On Wednesday, MIFF will premiere the digital restoration of Latcho Drom, the one "rediscovery," or classic film, in this year's festival. Theatrically released in 1993, Latcho Drom ("Safe Journey") is a documentary, but not in the conventional sense, as it contains little dialogue and no interviews. Rather, it is the story of the Roma, the people more commonly and pejoratively called "gypsies," told entirely through music and dance. With one spectacularly staged visual sequence and jaw-dropping performance after another, the film literally follows the trail of the Roma through India, Egypt, Turkey, Romania, Hungary, Slovakia, France, and Spain.

On Thursday, July 16, the festival concludes with the Northeastern premiere of The Last Shift, which is certainly an appropriate title for a closing night feature. In the film, white, Midwestern everyman Stanley (Richard Jenkins, nominated for Oscars for The Shape Of Water and The Visitor) is retiring after 38 reasonably proud years working in fast food. When asked to train his replacement Jevon (Shane Paul McGhie), an aspiring black journalist on probation, Stanley discovers uncomfortable truths about himself and the society in which he lives. Warm and unflashy, The Last Shift is a smart, quiet film that refuses pat answers and deeply engages the viewer.

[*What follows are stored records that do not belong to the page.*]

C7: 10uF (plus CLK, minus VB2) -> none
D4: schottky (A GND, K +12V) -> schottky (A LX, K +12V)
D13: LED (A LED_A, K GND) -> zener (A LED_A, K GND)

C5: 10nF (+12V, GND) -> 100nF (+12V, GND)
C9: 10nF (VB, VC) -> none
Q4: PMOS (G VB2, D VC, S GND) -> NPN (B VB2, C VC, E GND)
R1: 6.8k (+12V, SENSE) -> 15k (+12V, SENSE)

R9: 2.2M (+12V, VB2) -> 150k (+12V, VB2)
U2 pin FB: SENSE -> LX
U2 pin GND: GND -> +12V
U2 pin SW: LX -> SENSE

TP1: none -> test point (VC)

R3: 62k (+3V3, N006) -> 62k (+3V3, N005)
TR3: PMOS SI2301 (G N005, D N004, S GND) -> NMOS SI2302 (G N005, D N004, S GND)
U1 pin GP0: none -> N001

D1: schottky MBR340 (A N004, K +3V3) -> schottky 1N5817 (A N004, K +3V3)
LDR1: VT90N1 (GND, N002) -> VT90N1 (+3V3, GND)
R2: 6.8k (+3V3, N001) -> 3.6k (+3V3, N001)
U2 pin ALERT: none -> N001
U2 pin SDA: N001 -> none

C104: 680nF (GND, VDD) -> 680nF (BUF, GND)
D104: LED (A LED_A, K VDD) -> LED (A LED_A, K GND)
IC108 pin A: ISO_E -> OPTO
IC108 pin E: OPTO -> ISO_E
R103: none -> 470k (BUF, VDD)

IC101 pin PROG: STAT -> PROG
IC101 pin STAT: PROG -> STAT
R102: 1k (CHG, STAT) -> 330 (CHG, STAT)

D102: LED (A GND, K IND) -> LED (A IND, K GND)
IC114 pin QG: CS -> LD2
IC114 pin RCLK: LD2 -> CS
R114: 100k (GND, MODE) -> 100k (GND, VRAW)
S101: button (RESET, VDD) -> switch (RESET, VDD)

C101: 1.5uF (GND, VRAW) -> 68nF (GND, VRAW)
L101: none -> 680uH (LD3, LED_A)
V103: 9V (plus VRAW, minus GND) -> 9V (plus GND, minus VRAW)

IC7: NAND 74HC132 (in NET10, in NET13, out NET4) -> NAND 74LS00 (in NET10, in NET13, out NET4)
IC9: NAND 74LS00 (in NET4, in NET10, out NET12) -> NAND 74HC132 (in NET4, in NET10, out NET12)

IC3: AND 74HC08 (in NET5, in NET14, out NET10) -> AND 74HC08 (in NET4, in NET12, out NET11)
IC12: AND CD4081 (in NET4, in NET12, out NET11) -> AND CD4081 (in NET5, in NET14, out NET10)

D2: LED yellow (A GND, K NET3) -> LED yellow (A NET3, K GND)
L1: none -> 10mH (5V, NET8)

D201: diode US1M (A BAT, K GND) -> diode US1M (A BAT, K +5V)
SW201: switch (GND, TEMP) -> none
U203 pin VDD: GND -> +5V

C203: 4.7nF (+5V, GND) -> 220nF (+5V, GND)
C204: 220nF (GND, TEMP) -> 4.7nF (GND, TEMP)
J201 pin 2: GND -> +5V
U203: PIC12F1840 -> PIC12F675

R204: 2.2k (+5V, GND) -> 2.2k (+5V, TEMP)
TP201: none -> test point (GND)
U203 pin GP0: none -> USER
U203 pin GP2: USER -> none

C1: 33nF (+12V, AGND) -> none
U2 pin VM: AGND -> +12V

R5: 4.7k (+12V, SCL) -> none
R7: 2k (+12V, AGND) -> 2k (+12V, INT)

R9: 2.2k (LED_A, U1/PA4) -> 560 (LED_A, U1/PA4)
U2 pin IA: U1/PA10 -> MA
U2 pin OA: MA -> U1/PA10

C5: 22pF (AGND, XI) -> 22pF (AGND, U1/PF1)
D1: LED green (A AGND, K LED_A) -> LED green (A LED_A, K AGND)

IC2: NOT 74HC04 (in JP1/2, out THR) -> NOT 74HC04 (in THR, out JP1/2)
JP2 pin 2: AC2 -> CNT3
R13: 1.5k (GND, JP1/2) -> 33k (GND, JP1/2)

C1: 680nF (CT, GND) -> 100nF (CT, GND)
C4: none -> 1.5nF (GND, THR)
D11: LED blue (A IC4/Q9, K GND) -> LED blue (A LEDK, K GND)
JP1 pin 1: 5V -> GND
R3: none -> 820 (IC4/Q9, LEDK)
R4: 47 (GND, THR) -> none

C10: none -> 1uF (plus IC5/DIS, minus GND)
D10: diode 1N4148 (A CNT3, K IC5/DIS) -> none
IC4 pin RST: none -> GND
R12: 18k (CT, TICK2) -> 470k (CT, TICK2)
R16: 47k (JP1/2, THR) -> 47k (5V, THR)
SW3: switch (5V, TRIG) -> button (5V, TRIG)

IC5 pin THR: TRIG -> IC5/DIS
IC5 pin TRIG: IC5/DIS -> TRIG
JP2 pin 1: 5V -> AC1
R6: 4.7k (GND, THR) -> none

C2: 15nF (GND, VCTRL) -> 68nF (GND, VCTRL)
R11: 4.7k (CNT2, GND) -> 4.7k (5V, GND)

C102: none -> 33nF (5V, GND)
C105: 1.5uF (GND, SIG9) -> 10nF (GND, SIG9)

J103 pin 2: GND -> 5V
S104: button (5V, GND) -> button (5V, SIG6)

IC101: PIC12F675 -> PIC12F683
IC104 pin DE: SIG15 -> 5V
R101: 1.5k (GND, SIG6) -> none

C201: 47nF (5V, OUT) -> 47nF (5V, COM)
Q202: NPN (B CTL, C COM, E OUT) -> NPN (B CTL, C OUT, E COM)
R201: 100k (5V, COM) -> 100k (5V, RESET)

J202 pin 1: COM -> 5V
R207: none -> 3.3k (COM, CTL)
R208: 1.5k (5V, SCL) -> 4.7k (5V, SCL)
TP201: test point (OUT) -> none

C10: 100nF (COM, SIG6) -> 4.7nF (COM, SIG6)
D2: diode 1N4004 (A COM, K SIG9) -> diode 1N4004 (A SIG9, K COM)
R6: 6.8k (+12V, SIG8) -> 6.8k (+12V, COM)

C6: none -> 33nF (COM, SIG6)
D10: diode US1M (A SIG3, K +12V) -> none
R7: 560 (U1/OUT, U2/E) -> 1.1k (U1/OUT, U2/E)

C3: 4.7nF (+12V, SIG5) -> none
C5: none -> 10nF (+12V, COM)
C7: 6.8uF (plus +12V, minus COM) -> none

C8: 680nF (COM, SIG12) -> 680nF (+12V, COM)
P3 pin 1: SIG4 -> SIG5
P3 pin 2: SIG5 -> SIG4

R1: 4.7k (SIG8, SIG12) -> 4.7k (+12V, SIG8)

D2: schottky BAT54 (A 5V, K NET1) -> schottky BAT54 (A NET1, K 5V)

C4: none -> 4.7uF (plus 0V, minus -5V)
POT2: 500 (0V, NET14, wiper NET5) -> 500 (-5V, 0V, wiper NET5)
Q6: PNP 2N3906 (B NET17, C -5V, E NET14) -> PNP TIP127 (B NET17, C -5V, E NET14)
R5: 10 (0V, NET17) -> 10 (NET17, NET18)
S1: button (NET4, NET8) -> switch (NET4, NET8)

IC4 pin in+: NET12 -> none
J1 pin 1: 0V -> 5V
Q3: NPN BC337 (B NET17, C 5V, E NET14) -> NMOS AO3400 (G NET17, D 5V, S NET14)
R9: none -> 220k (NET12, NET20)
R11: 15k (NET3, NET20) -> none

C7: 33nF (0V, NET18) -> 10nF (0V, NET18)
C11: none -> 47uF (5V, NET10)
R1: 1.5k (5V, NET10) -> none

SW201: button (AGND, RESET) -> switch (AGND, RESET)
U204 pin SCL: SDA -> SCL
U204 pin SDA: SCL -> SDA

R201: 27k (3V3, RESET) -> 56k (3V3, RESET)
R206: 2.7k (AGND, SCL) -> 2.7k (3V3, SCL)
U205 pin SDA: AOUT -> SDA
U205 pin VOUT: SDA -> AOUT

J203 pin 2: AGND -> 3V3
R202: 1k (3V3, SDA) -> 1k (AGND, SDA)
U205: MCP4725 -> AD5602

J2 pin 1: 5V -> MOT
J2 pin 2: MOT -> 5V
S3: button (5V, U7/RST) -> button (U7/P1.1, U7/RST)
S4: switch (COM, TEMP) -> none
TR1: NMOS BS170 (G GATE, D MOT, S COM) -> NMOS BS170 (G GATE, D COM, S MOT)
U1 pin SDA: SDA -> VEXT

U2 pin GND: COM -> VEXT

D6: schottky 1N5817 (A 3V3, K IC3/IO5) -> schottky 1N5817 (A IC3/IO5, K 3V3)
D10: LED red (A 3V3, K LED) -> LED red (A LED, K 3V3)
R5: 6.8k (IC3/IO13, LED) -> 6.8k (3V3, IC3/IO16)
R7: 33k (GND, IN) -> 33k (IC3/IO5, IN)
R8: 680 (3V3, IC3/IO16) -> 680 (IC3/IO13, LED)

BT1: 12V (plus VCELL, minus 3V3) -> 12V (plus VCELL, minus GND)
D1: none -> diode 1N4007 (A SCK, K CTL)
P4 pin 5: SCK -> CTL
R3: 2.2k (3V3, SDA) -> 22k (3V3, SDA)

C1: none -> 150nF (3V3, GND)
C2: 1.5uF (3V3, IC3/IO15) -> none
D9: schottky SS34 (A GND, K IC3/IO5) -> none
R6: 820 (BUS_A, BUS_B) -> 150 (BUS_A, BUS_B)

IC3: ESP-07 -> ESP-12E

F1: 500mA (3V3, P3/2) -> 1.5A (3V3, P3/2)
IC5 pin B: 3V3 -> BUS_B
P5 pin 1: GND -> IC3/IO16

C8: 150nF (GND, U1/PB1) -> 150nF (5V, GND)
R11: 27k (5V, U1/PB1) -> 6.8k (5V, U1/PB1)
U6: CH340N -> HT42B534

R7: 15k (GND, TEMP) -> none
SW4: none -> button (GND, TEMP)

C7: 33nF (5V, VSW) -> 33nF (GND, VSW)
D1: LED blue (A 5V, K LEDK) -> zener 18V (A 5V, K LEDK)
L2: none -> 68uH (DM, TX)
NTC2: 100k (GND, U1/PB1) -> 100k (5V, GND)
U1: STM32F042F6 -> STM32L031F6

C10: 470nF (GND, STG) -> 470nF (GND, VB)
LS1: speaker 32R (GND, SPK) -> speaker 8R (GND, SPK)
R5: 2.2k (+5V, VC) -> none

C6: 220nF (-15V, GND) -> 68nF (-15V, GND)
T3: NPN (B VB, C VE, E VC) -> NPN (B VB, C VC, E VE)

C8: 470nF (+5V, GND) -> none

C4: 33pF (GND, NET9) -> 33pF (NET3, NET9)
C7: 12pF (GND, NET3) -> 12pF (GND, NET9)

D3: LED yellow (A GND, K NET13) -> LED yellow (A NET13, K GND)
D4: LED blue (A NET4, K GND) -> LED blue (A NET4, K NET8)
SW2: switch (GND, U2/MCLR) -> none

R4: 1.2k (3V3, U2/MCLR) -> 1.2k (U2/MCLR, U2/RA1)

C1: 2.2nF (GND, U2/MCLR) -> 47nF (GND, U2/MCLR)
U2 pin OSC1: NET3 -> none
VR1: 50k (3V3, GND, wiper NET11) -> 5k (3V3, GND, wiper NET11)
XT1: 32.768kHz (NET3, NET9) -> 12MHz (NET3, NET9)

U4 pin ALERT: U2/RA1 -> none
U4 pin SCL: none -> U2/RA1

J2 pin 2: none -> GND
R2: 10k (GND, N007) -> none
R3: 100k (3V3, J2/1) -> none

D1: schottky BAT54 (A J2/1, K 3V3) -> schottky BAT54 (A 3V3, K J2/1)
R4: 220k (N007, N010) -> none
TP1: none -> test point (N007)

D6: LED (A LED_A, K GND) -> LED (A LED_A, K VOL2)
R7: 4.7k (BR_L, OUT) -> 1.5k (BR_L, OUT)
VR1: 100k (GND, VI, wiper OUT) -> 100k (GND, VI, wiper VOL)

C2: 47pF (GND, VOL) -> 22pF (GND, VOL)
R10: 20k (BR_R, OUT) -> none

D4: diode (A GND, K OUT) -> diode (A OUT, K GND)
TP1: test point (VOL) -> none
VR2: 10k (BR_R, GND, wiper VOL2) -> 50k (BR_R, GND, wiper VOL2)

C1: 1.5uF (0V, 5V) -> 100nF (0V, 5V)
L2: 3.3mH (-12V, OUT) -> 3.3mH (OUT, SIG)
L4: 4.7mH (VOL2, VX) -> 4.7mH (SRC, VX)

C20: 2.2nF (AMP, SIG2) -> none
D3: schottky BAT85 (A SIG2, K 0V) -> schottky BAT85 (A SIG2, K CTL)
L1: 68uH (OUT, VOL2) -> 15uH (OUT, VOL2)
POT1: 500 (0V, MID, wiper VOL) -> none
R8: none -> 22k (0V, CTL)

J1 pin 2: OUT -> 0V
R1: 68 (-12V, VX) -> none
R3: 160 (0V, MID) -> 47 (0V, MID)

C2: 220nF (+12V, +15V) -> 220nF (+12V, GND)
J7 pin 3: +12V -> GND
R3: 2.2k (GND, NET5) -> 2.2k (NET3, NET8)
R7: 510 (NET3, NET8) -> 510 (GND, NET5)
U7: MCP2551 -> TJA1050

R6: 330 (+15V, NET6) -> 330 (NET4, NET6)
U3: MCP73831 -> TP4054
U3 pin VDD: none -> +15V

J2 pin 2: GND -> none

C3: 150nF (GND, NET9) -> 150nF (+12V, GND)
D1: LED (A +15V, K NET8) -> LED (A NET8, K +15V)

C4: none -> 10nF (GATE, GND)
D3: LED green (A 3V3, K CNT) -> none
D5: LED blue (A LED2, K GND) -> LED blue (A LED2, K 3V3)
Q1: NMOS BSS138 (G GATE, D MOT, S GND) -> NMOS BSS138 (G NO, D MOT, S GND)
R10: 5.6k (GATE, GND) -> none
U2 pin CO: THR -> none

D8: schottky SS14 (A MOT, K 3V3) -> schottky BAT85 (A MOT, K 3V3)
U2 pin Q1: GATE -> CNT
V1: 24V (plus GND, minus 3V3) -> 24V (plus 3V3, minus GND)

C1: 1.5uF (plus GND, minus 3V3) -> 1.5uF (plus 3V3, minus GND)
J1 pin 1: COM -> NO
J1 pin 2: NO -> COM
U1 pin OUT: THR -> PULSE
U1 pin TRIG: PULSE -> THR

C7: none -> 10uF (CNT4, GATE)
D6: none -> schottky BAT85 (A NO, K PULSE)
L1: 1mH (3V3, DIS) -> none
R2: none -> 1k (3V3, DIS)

Besides the films shown at the drive-in, MIFF will also present two other features, both documentaries, exclusively online. They are Actually, Iconic: Richard Estes, which profiles the seminal "photorealist" painter and Portland resident of that name, and Represent, which follows three Midwestern women of different ages, races, income levels, and political affiliations who each try to break into politics by running for office in her hometown. You can watch both films, along with the eight Maine Shorts and ten Shorts from Away, at any time during the festival at www.miff.org. The two compilations of shorts, which come to nearly 70 minutes and just over two hours, respectively, were described in articles in previous issues of Summertime, linked above.